---------- Given records
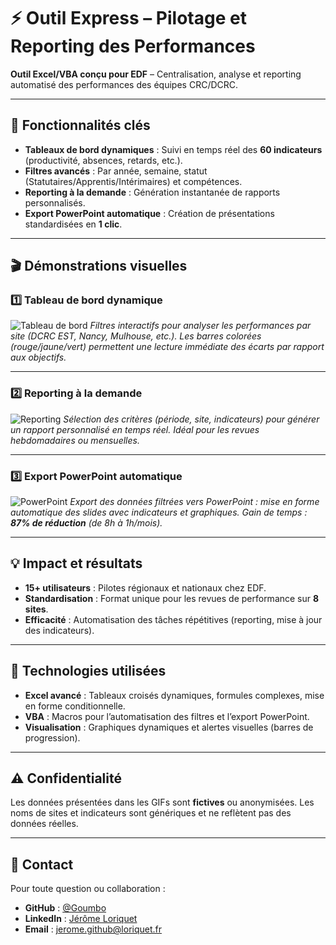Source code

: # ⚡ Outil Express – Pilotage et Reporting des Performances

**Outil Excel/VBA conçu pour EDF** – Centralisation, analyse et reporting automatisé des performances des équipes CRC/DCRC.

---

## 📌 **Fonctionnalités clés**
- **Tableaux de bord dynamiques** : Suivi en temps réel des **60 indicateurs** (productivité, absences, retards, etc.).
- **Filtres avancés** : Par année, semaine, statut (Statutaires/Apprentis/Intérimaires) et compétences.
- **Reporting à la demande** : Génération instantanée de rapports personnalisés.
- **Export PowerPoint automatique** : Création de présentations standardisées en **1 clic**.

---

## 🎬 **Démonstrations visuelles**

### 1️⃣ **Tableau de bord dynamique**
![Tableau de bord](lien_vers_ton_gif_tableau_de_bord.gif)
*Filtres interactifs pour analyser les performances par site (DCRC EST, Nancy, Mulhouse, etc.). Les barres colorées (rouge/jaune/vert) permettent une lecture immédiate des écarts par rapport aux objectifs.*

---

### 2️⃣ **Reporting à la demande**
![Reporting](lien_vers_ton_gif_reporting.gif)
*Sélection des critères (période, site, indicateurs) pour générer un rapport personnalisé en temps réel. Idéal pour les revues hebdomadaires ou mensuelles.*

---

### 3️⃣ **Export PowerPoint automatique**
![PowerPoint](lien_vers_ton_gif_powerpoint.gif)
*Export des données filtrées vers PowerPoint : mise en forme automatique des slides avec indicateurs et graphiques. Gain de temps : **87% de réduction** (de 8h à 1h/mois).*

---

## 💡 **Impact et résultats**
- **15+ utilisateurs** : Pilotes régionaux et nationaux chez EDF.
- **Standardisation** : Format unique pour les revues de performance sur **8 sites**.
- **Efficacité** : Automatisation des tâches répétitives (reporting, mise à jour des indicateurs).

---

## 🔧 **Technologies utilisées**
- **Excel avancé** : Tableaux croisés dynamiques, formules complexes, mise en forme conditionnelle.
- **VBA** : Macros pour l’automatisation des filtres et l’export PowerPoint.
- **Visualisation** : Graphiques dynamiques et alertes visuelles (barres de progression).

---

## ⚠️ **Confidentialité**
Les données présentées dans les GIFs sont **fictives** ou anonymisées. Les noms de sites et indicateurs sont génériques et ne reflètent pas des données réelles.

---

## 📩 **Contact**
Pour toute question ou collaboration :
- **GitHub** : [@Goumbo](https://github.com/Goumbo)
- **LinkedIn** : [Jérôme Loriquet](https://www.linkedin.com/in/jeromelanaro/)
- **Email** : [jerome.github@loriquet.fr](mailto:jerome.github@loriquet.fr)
--------------------
---------- Given records
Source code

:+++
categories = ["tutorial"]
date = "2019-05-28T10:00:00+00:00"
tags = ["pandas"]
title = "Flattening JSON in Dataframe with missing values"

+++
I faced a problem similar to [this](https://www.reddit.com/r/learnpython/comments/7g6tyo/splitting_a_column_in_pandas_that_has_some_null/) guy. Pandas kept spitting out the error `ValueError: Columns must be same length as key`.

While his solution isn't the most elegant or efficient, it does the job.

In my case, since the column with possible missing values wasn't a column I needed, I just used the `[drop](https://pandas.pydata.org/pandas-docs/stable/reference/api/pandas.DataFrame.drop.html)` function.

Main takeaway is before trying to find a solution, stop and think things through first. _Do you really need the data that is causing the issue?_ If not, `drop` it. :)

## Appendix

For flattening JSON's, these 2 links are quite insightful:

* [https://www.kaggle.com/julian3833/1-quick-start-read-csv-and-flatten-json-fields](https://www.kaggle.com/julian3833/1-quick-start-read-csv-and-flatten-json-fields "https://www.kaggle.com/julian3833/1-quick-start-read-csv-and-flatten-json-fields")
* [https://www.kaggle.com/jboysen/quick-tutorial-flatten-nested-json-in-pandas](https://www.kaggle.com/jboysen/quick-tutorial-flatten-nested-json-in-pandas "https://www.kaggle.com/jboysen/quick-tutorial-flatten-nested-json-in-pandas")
--------------------
---------- Given records
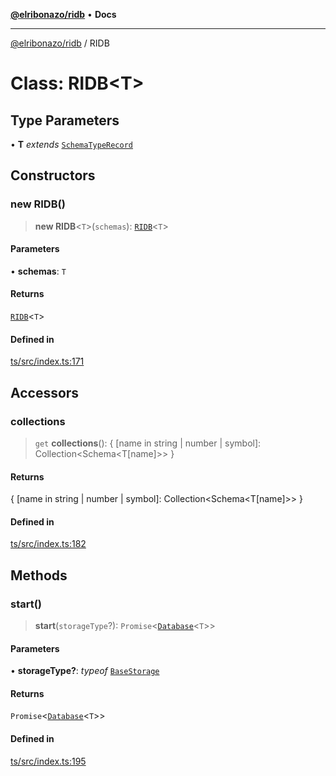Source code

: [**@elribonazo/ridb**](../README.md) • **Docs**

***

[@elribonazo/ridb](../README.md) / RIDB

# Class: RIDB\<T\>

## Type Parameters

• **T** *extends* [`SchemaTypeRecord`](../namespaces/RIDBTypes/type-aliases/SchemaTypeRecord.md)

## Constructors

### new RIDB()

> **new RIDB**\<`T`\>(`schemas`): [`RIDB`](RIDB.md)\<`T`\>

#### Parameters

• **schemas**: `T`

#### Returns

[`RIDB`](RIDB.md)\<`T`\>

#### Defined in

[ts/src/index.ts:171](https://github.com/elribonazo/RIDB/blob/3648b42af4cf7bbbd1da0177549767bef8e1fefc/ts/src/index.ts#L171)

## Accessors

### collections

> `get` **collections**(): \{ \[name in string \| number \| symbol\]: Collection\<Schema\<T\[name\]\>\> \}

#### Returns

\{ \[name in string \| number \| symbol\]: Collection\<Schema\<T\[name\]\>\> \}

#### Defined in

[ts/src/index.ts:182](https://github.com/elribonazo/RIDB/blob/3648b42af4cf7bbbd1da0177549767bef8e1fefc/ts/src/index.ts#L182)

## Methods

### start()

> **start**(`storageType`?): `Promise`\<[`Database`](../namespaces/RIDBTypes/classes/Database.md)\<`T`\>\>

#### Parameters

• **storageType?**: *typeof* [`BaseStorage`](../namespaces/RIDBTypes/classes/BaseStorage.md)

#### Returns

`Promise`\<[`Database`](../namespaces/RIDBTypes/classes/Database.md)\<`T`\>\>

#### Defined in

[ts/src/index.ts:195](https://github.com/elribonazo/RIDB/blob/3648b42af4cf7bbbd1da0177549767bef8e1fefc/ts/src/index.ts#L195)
--------------------
Extract every line of the records that contains the string "storageType", and note that case counts.

> **start**(`storageType`?): `Promise`\<[`Database`](../namespaces/RIDBTypes/classes/Database.md)\<`T`\>\>
• **storageType?**: *typeof* [`BaseStorage`](../namespaces/RIDBTypes/classes/BaseStorage.md)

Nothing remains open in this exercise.